И тут Коля Сирота отличился. Он громко сказал:

– А что ты, мусор, статью нам хочешь повесить?

И добавил к этому нецензурную брань.

– Вот за это ты, – поднял голову следователь, – получишь срок.

– Какой?!

– Вот такой. Сейчас все будут свободны, а тебя повезут к судье. И я думаю, но не скажу точно, но пятнадцать суток или часть из них ты получишь.

Мы не успели уйти как появился Жунда.

– Можно? Мне бригадир сказал…

– Проходи-проходи.

Жунду увели в другую комнату, нам сказали идти на работу. Сироткина задержали.
Жунда, вернувшись, сказал:

– Во! Оказывается я самый главный подозреваемый!

– А с чего бы это? – спросили мы.

– Один вопрос: «Вы угрожали прорабу»? Я сказал: «Нет». «Ну как нет? Есть свидетели, что вы кричали: «За свои команды ты ответишь!». Ну, да, говорил я это, за это посадят? Ну, в общем, толкли воду в ступе, а потом сказали: иди домой.

– А где Коля Сирота?

– А Коля Сирота красит деревянный забор.

– А что пятнадцать суток красить? – забеспокоился Стемасов.

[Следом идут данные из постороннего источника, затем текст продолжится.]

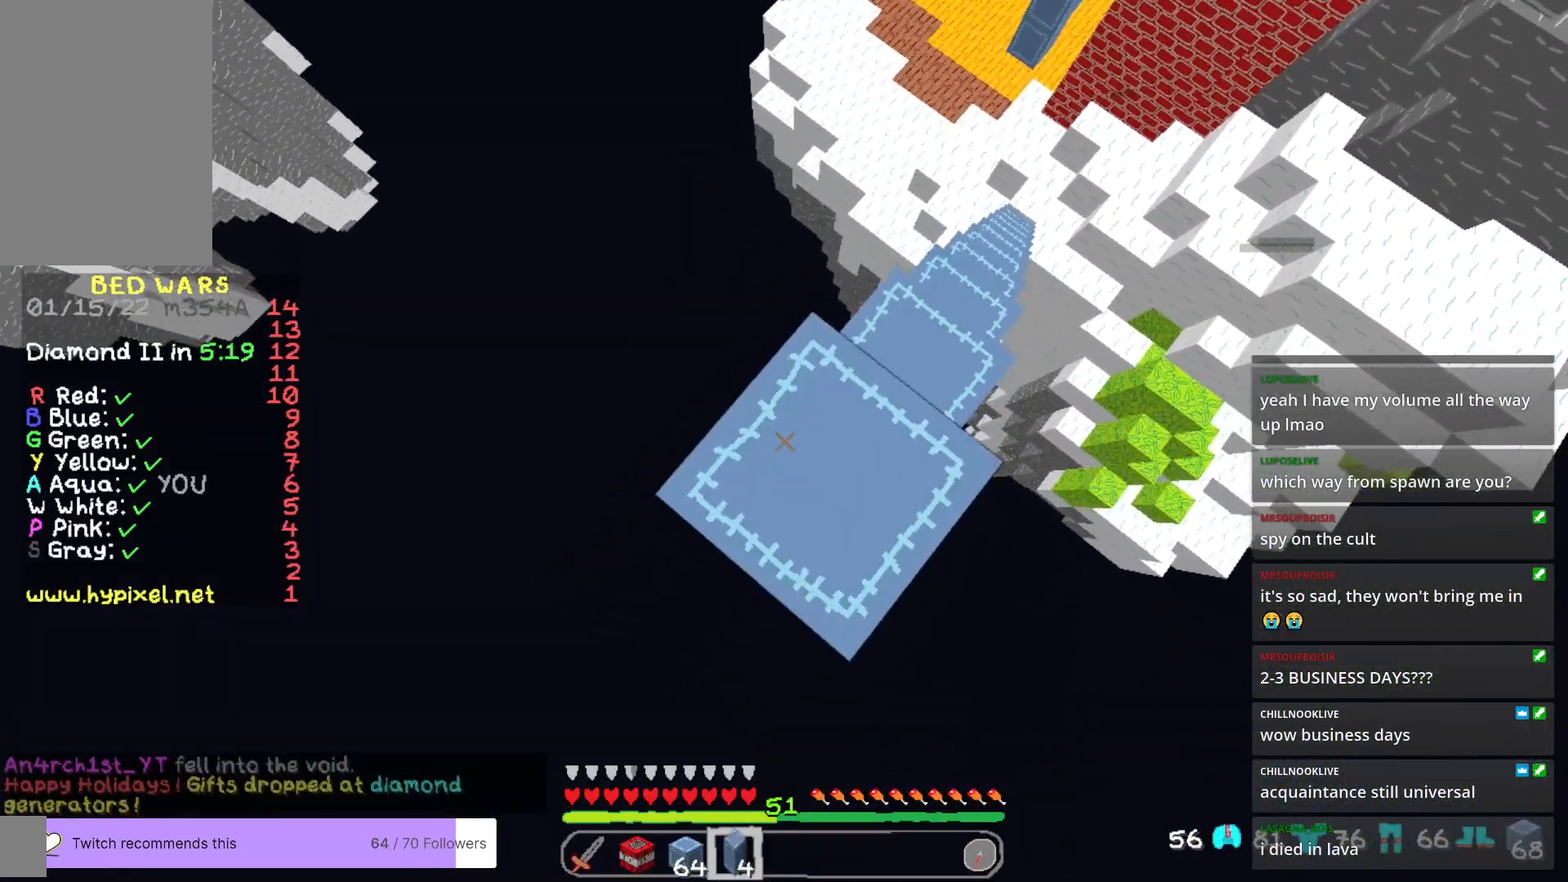
{"keys": ["a", "s"], "mouse": ["right"], "events": []}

– Да нет… судья присудил ему пять суток.

Стемасов позаикался и спрогнозировал:

– Не просидеть ему пять суток!

– Почему? – удивились мы.

– Да потому, что пока он сидит пять ему десять добавят!

Всё обошлось. Стемасов не выдержал и поехал в первую городскую больницу навестить прораба. Вернулся он возбужденный.

– Во дела, ребята! Наш прораб вообще умирать не собирается! Он идет на поправку. А еще у меня добавочная новость. С тебя, Жунда, подозрения сняты!

– А чё? Вы меня подозревали?

– Да нет. Снимаю потому, что, оказывается, к прорабу накануне покушения в каптёрку приходил брат одного из погибших и сказал, что «тебе, немец, не жить». Ну, а дальше милиции стало известно… очная ставка. Понял почему тебя больше не подозревают, Жунда?

– Да понял-понял…

Прошло время. Мы работаем. На улице зима. Не задержалась и весна. Стемасов был по делам в конторе Курганжилстроя. Вернулся, мы все как раз были в каптёрке.
 
– Ну, ребята, что вы думаете? – казалось, что он даже заикаться перестал. – Иду я по коридору, а навстречу мне идет Отто. Остановились, поздоровались. Я не стал при нём сильно удивляться. Спросил его дали ему группу, говорит «нет, обошлось». А здесь, спрашиваю, по делам? Он говорит, что заявление подал на увольнение.

Мы промолчали, только один Жунда громче, чем обычно сказал:

– Ну ты скажи! Выжил немец! Счастливый немец!

И было не понятно то ли он восхищается тем, что тот живой, то ли тем, что лично ему теперь ничто не угрожает.

Мы дожили до тепла, дожили до лета. Навестили могилу Чебака и Любы. Постояли у могил, как будто с ними повидались.